The idea of having Anna Karenina primarily set in two areas can really restrict the movements of the characters but also gives them a chance to express themselves in ways they can’t if it was wide open. But the film isn’t completely set on a theatrical stage, Wright just wants you to think it is. There are times in the film where various members of the cast are shifting and moving various set pieces around to change the world that surrounds the characters.

But that is what is so exciting about Anna Karenina. The audience sees that there is a stage and that the characters’ lives are set on it, but when the area itself expands, we see a new world, but also recognize that it is still on the stage itself.

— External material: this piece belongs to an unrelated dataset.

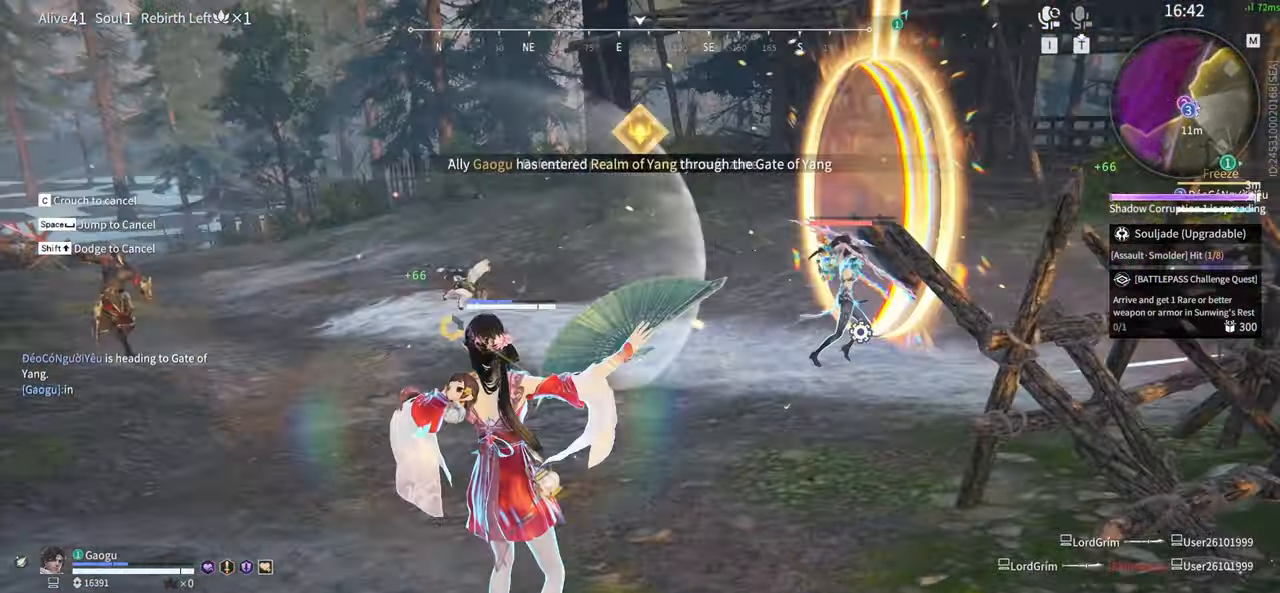
{"keys": [], "mouse": [], "events": [[317, "w", "up"], [367, "mouse_right", "up"]]}
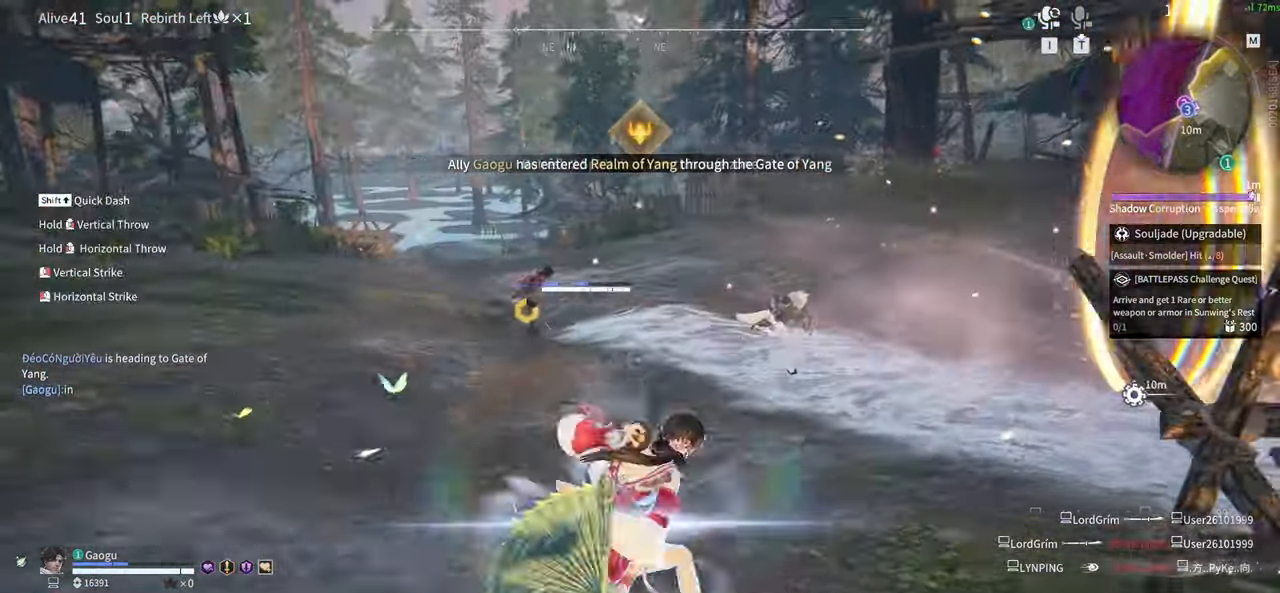
{"keys": [], "mouse": [], "events": []}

However anyone who is in awe of Wright’s imagination and knack for using the framing device to its advantage might forget that there are actual characters to look at.

So like characters on a stage, the movements are very much like a dance, it is all very well choreographed. Don’t for one moment question why characters move the way they do because everything is done for a reason. From the start of the film we see and understand why Wright framed the film so that Russia resembles a stage. Sidi Larbi Cherkaoui made everything look like a dance, which seems fitting given where Wright wants us to think the film is set.

Those who are not familiar with Leo Tolstoy’s Russian classic Anna Karenina should know they are going to see a film about love, tragedy, passion, and lust. Keira Knightley plays as the beautiful aristocratic titular character who cheats on her high-class uptight military officer husband Alexi Karenin(Jude Law) with a very young and impressionable military officer Count Vronsky (Aaron Johnson). As Anna’s love with Vronsky grows deeper, Alexi’s suspicions begin to grow and it becomes theatrical melodrama. The film also has a subplot that mirror’s Anna’s story. In it we see Levin (Domhnall Gleeson), who is infatuated with Kitty (Alicia Vikander). With the help of Anna’s older brother Oblonsky (Matthew Macfadyen), Levin’s persistence for true love scours the film.

The only problem is that the look and feel of this film is so beautiful that you will probably start to lose interest in the characters. There are things at stake and the characters will go through some sort of tragedy, but each and every one of their movements are just so beautiful that the dialogue takes a backseat. We start to care less about what they are saying and grow more concerned with how they are moving.

Which can be a detriment to the film itself. In essence we are just watching one large dance. So no matter how powerful, sexually expressive, and raw these movements are, the interest in the dialogue portion of the film is nowhere to be found. Yet the expression in the characters’ movements tell the story. We understand the status of the characters and the extras and where they stand in the film just by looking at how they move. The beauty of reducing the setting of the film to two areas was really a novel idea, but in the end we are left wondering which world we are looking at, the real world, the stage, or the stage that is perceived as world by the film’s characters.